* [Task] Copy every line of the data below word for word, but leave out the pictures.

(Record excerpts Opens)

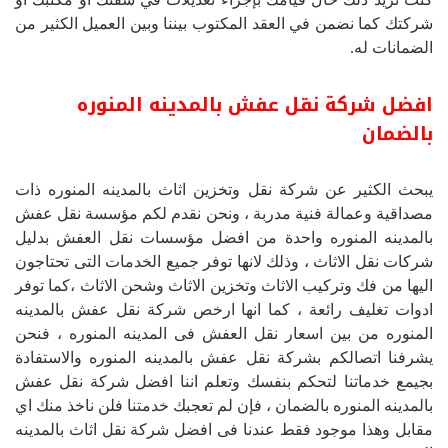
شركتك كما نضمن في العقد المكتوب بيننا وبين العميل الكثير من
الضمانات له.
افضل شركة نقل عفش بالمدينه المنوره
بالضمان
يبحث الكثير عن شركة نقل وتخزين اثاث بالمدينه المنوره ذات
مصداقية وعمالة فنية مدربة ، ونحن نقدم لكم مؤسسة نقل عفش
بالمدينه المنوره واحدة من افضل مؤسسات نقل العفش بدليل
شركات نقل الاثاث ، وذلك لانها توفر جميع الخدمات التى تحتاجون
اليها من فك وتركيب الاثاث وتخزين الاثاث وشحن الاثاث ،كما توفر
ادوات تغليف رائعة ، كما انها ارخص شركة نقل عفش بالمدينه
المنوره من بين اسعار نقل العفش فى المدينه المنوره ، فنحن
يشرفنا اتصالكم بشركة نقل عفش بالمدينه المنوره والاستفادة
بجيمع خدماتنا لتحكم بنفسك وتعلم اننا افضل شركة نقل عفش
بالمدينه المنوره بالضمان ، فإن لم تعجبك خدمتنا فلن ناخذ منك اي
مقابل وهذا موجود فقط عندنا فى افضل شركة نقل اثاث بالمدينه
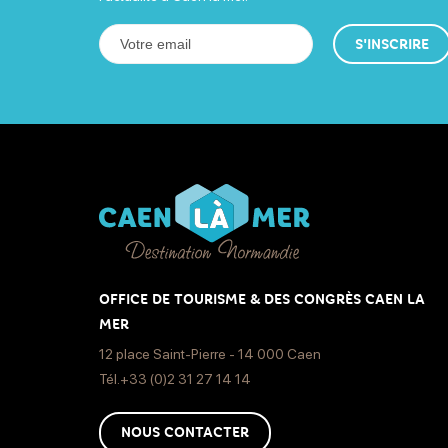
S'INSCRIRE
OFFICE DE TOURISME & DES CONGRÈS CAEN LA
MER
12 place Saint-Pierre - 14 000 Caen
Tél.+33 (0)2 31 27 14 14
NOUS CONTACTER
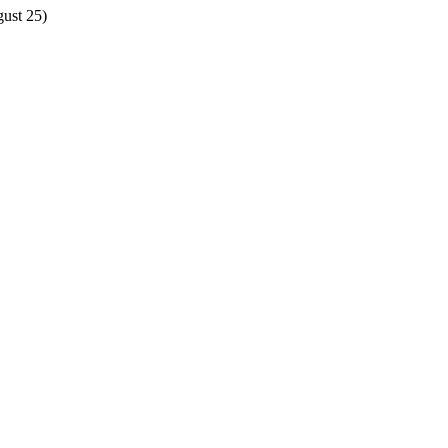
gust 25)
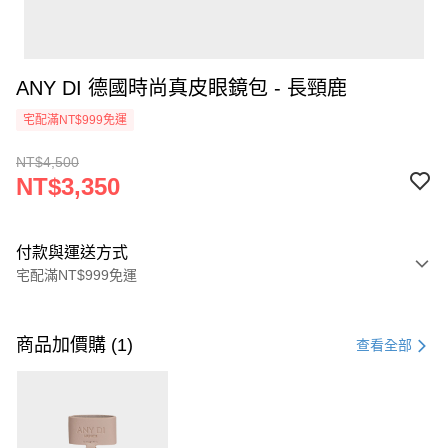
ANY DI 德國時尚真皮眼鏡包 - 長頸鹿
宅配滿NT$999免運
NT$4,500
NT$3,350
付款與運送方式
宅配滿NT$999免運
付款方式
信用卡一次付款
商品加價購 (1)
查看全部
信用卡分期付款
3 期 0 利率 每期
NT$1,116
21家銀行
6 期 0 利率 每期
NT$558
21家銀行
合作金庫商業銀行
第一商業銀行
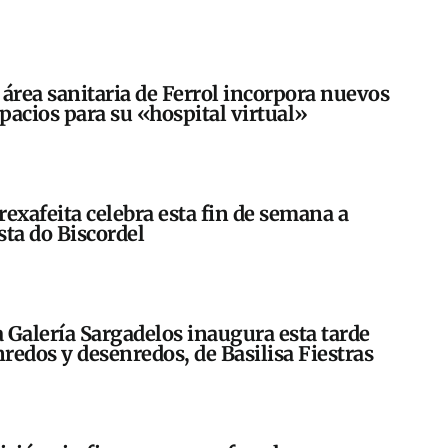
 área sanitaria de Ferrol incorpora nuevos
pacios para su «hospital virtual»
rexafeita celebra esta fin de semana a
sta do Biscordel
 Galería Sargadelos inaugura esta tarde
redos y desenredos, de Basilisa Fiestras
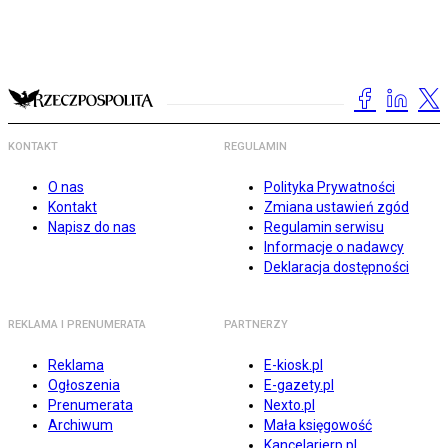
KONTAKT
REGULAMIN
O nas
Polityka Prywatności
Kontakt
Zmiana ustawień zgód
Napisz do nas
Regulamin serwisu
Informacje o nadawcy
Deklaracja dostępności
REKLAMA I PRENUMERATA
PARTNERZY
Reklama
E-kiosk.pl
Ogłoszenia
E-gazety.pl
Prenumerata
Nexto.pl
Archiwum
Mała księgowość
Kancelarierp.pl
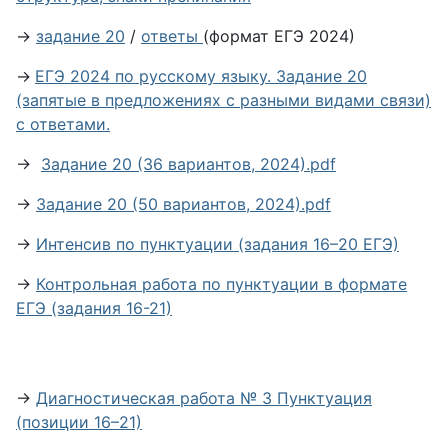
→
задание 20
/
ответы
(формат ЕГЭ 2024)
→
ЕГЭ 2024 по русскому языку. Задание 20
(запятые в предложениях с разными видами связи)
с ответами.
→
Задание 20 (36 вариантов, 2024).pdf
→
Задание 20 (50 вариантов, 2024).pdf
→
Интенсив по пунктуации (задания 16–20 ЕГЭ)
→
Контрольная работа по пунктуации в формате
ЕГЭ (задания 16-21)
→
Диагностическая работа № 3 Пунктуация
(позиции 16–21)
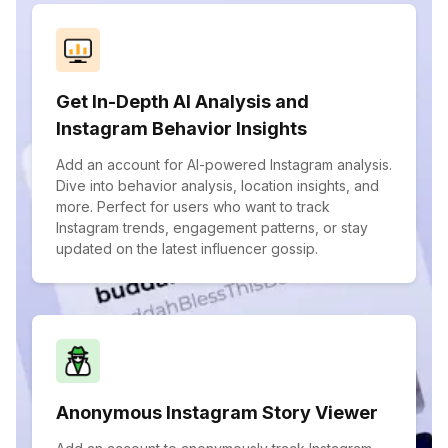
Get In-Depth AI Analysis and
Instagram Behavior Insights
Add an account for AI-powered Instagram analysis.
Dive into behavior analysis, location insights, and
more. Perfect for users who want to track
Instagram trends, engagement patterns, or stay
updated on the latest influencer gossip.
Anonymous Instagram Story Viewer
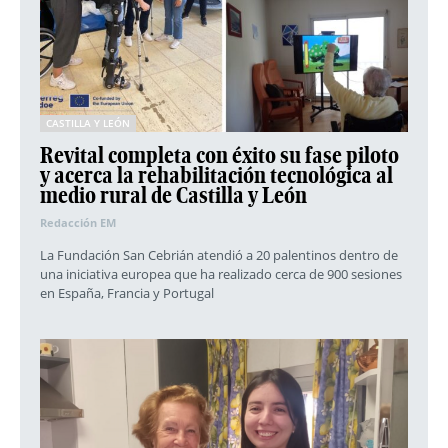
CASTILLA Y LEÓN
Revital completa con éxito su fase piloto
y acerca la rehabilitación tecnológica al
medio rural de Castilla y León
Redacción EM
La Fundación San Cebrián atendió a 20 palentinos dentro de
una iniciativa europea que ha realizado cerca de 900 sesiones
en España, Francia y Portugal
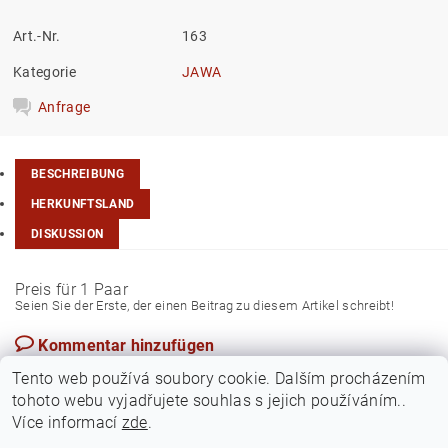
Art.-Nr.
163
Kategorie
JAWA
Anfrage
BESCHREIBUNG
HERKUNFTSLAND
DISKUSSION
Preis für 1 Paar
Seien Sie der Erste, der einen Beitrag zu diesem Artikel schreibt!
Kommentar hinzufügen
Tschechische Rep.
Tento web používá soubory cookie. Dalším procházením
tohoto webu vyjadřujete souhlas s jejich používáním..
Více informací
zde
.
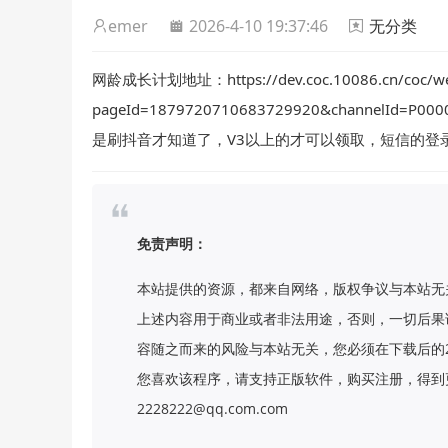
emer
2026-4-10 19:37:46
无分类
网龄成长计划地址：https://dev.coc.10086.cn/coc/we
pageId=1879720710683729920&channel
是刷抖音才知道了，V3以上的才可以领取，短信的登
免责声明：
本站提供的资源，都来自网络，版权争议与本站无
上述内容用于商业或者非法用途，否则，一切后果
容随之而来的风险与本站无关，您必须在下载后的
您喜欢该程序，请支持正版软件，购买注册，得到更
2228222@qq.com.com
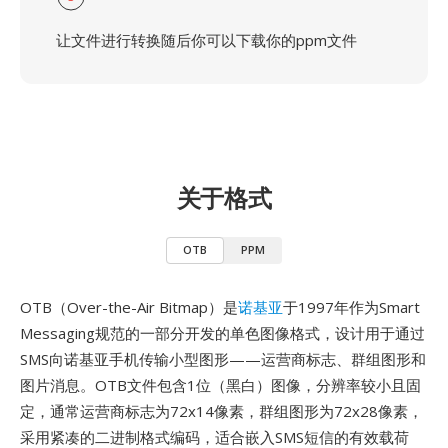
让文件进行转换随后你可以下载你的ppm文件
关于格式
OTB
PPM
OTB（Over-the-Air Bitmap）是
诺基亚
于1997年作为Smart
Messaging规范的一部分开发的单色图像格式，设计用于通过
SMS向诺基亚手机传输小型图形——运营商标志、群组图形和
图片消息。OTB文件包含1位（黑白）图像，分辨率较小且固
定，通常运营商标志为72x14像素，群组图形为72x28像素，
采用紧凑的二进制格式编码，适合嵌入SMS短信的有效载荷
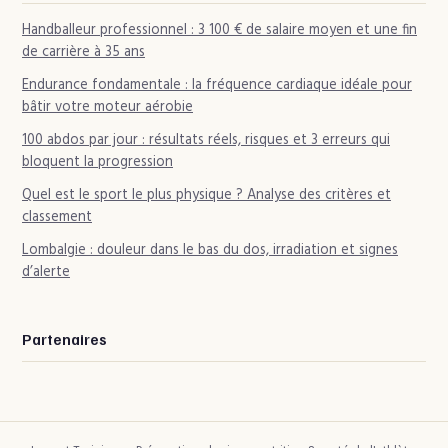
Handballeur professionnel : 3 100 € de salaire moyen et une fin
de carrière à 35 ans
Endurance fondamentale : la fréquence cardiaque idéale pour
bâtir votre moteur aérobie
100 abdos par jour : résultats réels, risques et 3 erreurs qui
bloquent la progression
Quel est le sport le plus physique ? Analyse des critères et
classement
Lombalgie : douleur dans le bas du dos, irradiation et signes
d’alerte
Partenaires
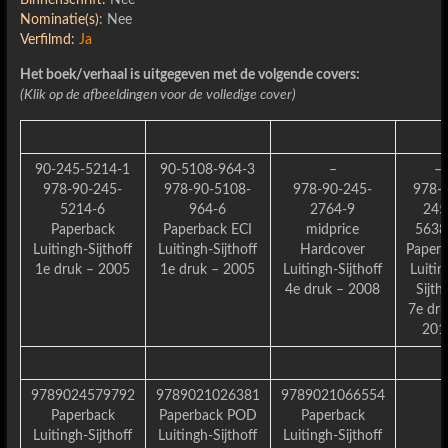
Binnenschrift:
Nee
Nominatie(s)
: Nee
Verfilmd:
Ja
Het boek/verhaal is uitgegeven met de volgende covers:
(Klik op de afbeeldingen voor de volledige cover)
90-245-5214-1
90-5108-964-3
–
–
978-90-245-
978-90-5108-
978-90-245-
978-
5214-6
964-6
2764-9
245
Paperback
Paperback ECI
midprice
5638
Luitingh-Sijthoff
Luitingh-Sijthoff
Hardcover
Paper
1e druk – 2005
1e druk – 2005
Luitingh-Sijthoff
Luitin
4e druk – 2008
Sijth
7e dru
201
9789024579792
9789021026381
9789021066554
Paperback
Paperback POD
Paperback
Luitingh-Sijthoff
Luitingh-Sijthoff
Luitingh-Sijthoff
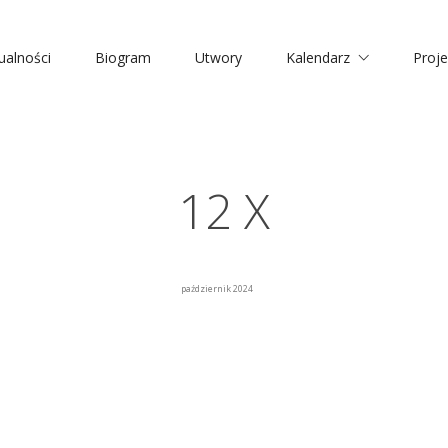
ualności
Biogram
Utwory
Kalendarz
Proje
12 X
październik 2024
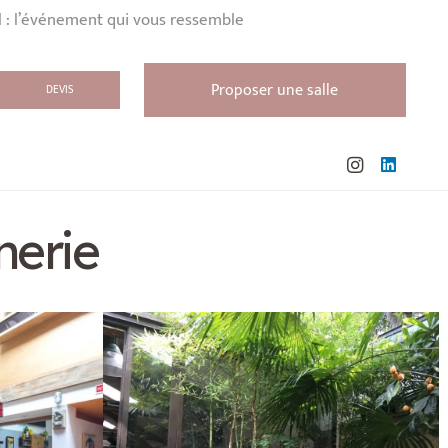
l : l’événement qui vous ressemble
Proposer une salle
DEVIS
nerie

(Record excerpts Closes)

* [Exercise output]
شركتك كما نضمن في العقد المكتوب بيننا وبين العميل الكثير من
الضمانات له.
افضل شركة نقل عفش بالمدينه المنوره
بالضمان
يبحث الكثير عن شركة نقل وتخزين اثاث بالمدينه المنوره ذات
مصداقية وعمالة فنية مدربة ، ونحن نقدم لكم مؤسسة نقل عفش
بالمدينه المنوره واحدة من افضل مؤسسات نقل العفش بدليل
شركات نقل الاثاث ، وذلك لانها توفر جميع الخدمات التى تحتاجون
اليها من فك وتركيب الاثاث وتخزين الاثاث وشحن الاثاث ،كما توفر
ادوات تغليف رائعة ، كما انها ارخص شركة نقل عفش بالمدينه
المنوره من بين اسعار نقل العفش فى المدينه المنوره ، فنحن
يشرفنا اتصالكم بشركة نقل عفش بالمدينه المنوره والاستفادة
بجيمع خدماتنا لتحكم بنفسك وتعلم اننا افضل شركة نقل عفش
بالمدينه المنوره بالضمان ، فإن لم تعجبك خدمتنا فلن ناخذ منك اي
مقابل وهذا موجود فقط عندنا فى افضل شركة نقل اثاث بالمدينه
S'INSCRIRE
OFFICE DE TOURISME & DES CONGRÈS CAEN LA
MER
12 place Saint-Pierre - 14 000 Caen
Tél.+33 (0)2 31 27 14 14
NOUS CONTACTER
gust 25)
ANY DI 德國時尚真皮眼鏡包 - 長頸鹿
宅配滿NT$999免運
NT$4,500
NT$3,350
付款與運送方式
宅配滿NT$999免運
付款方式
信用卡一次付款
商品加價購 (1)
查看全部
信用卡分期付款
3 期 0 利率 每期
NT$1,116
21家銀行
6 期 0 利率 每期
NT$558
21家銀行
合作金庫商業銀行
第一商業銀行
 área sanitaria de Ferrol incorpora nuevos
pacios para su «hospital virtual»
rexafeita celebra esta fin de semana a
sta do Biscordel
 Galería Sargadelos inaugura esta tarde
redos y desenredos, de Basilisa Fiestras
KONTAKT
REGULAMIN
O nas
Polityka Prywatności
Kontakt
Zmiana ustawień zgód
Napisz do nas
Regulamin serwisu
Informacje o nadawcy
Deklaracja dostępności
REKLAMA I PRENUMERATA
PARTNERZY
Reklama
E-kiosk.pl
Ogłoszenia
E-gazety.pl
Prenumerata
Nexto.pl
Archiwum
Mała księgowość
Kancelarierp.pl
→
задание 20
/
ответы
(формат ЕГЭ 2024)
→
ЕГЭ 2024 по русскому языку. Задание 20
(запятые в предложениях с разными видами связи)
с ответами.
→
Задание 20 (36 вариантов, 2024).pdf
→
Задание 20 (50 вариантов, 2024).pdf
→
Интенсив по пунктуации (задания 16–20 ЕГЭ)
→
Контрольная работа по пунктуации в формате
ЕГЭ (задания 16-21)
→
Диагностическая работа № 3 Пунктуация
(позиции 16–21)
Get In-Depth AI Analysis and
Instagram Behavior Insights
Add an account for AI-powered Instagram analysis.
Dive into behavior analysis, location insights, and
more. Perfect for users who want to track
Instagram trends, engagement patterns, or stay
updated on the latest influencer gossip.
Anonymous Instagram Story Viewer
CASTILLA Y LEÓN
Revital completa con éxito su fase piloto
y acerca la rehabilitación tecnológica al
medio rural de Castilla y León
Redacción EM
La Fundación San Cebrián atendió a 20 palentinos dentro de
una iniciativa europea que ha realizado cerca de 900 sesiones
en España, Francia y Portugal
Art.-Nr.
163
Kategorie
JAWA
Anfrage
BESCHREIBUNG
HERKUNFTSLAND
DISKUSSION
Preis für 1 Paar
Seien Sie der Erste, der einen Beitrag zu diesem Artikel schreibt!
Kommentar hinzufügen
Tschechische Rep.
Tento web používá soubory cookie. Dalším procházením
tohoto webu vyjadřujete souhlas s jejich používáním..
Více informací
zde
.
emer
2026-4-10 19:37:46
无分类
网龄成长计划地址：https://dev.coc.10086.cn/coc/we
pageId=1879720710683729920&channel
是刷抖音才知道了，V3以上的才可以领取，短信的登
免责声明：
本站提供的资源，都来自网络，版权争议与本站无
上述内容用于商业或者非法用途，否则，一切后果
容随之而来的风险与本站无关，您必须在下载后的
您喜欢该程序，请支持正版软件，购买注册，得到更
2228222@qq.com.com
让文件进行转换随后你可以下载你的ppm文件
关于格式
OTB
PPM
OTB（Over-the-Air Bitmap）是
诺基亚
于1997年作为Smart
Messaging规范的一部分开发的单色图像格式，设计用于通过
SMS向诺基亚手机传输小型图形——运营商标志、群组图形和
图片消息。OTB文件包含1位（黑白）图像，分辨率较小且固
定，通常运营商标志为72x14像素，群组图形为72x28像素，
采用紧凑的二进制格式编码，适合嵌入SMS短信的有效载荷
Handballeur professionnel : 3 100 € de salaire moyen et une fin
de carrière à 35 ans
Endurance fondamentale : la fréquence cardiaque idéale pour
bâtir votre moteur aérobie
100 abdos par jour : résultats réels, risques et 3 erreurs qui
bloquent la progression
Quel est le sport le plus physique ? Analyse des critères et
classement
Lombalgie : douleur dans le bas du dos, irradiation et signes
d’alerte
Partenaires
Binnenschrift:
Nee
Nominatie(s)
: Nee
Verfilmd:
Ja
Het boek/verhaal is uitgegeven met de volgende covers:
(Klik op de afbeeldingen voor de volledige cover)
90-245-5214-1
90-5108-964-3
–
–
978-90-245-
978-90-5108-
978-90-245-
978-
5214-6
964-6
2764-9
245
Paperback
Paperback ECI
midprice
5638
Luitingh-Sijthoff
Luitingh-Sijthoff
Hardcover
Paper
1e druk – 2005
1e druk – 2005
Luitingh-Sijthoff
Luitin
4e druk – 2008
Sijth
7e dru
201
9789024579792
9789021026381
9789021066554
Paperback
Paperback POD
Paperback
Luitingh-Sijthoff
Luitingh-Sijthoff
Luitingh-Sijthoff
ualności
Biogram
Utwory
Kalendarz
Proje
12 X
październik 2024
l : l’événement qui vous ressemble
Proposer une salle
DEVIS
nerie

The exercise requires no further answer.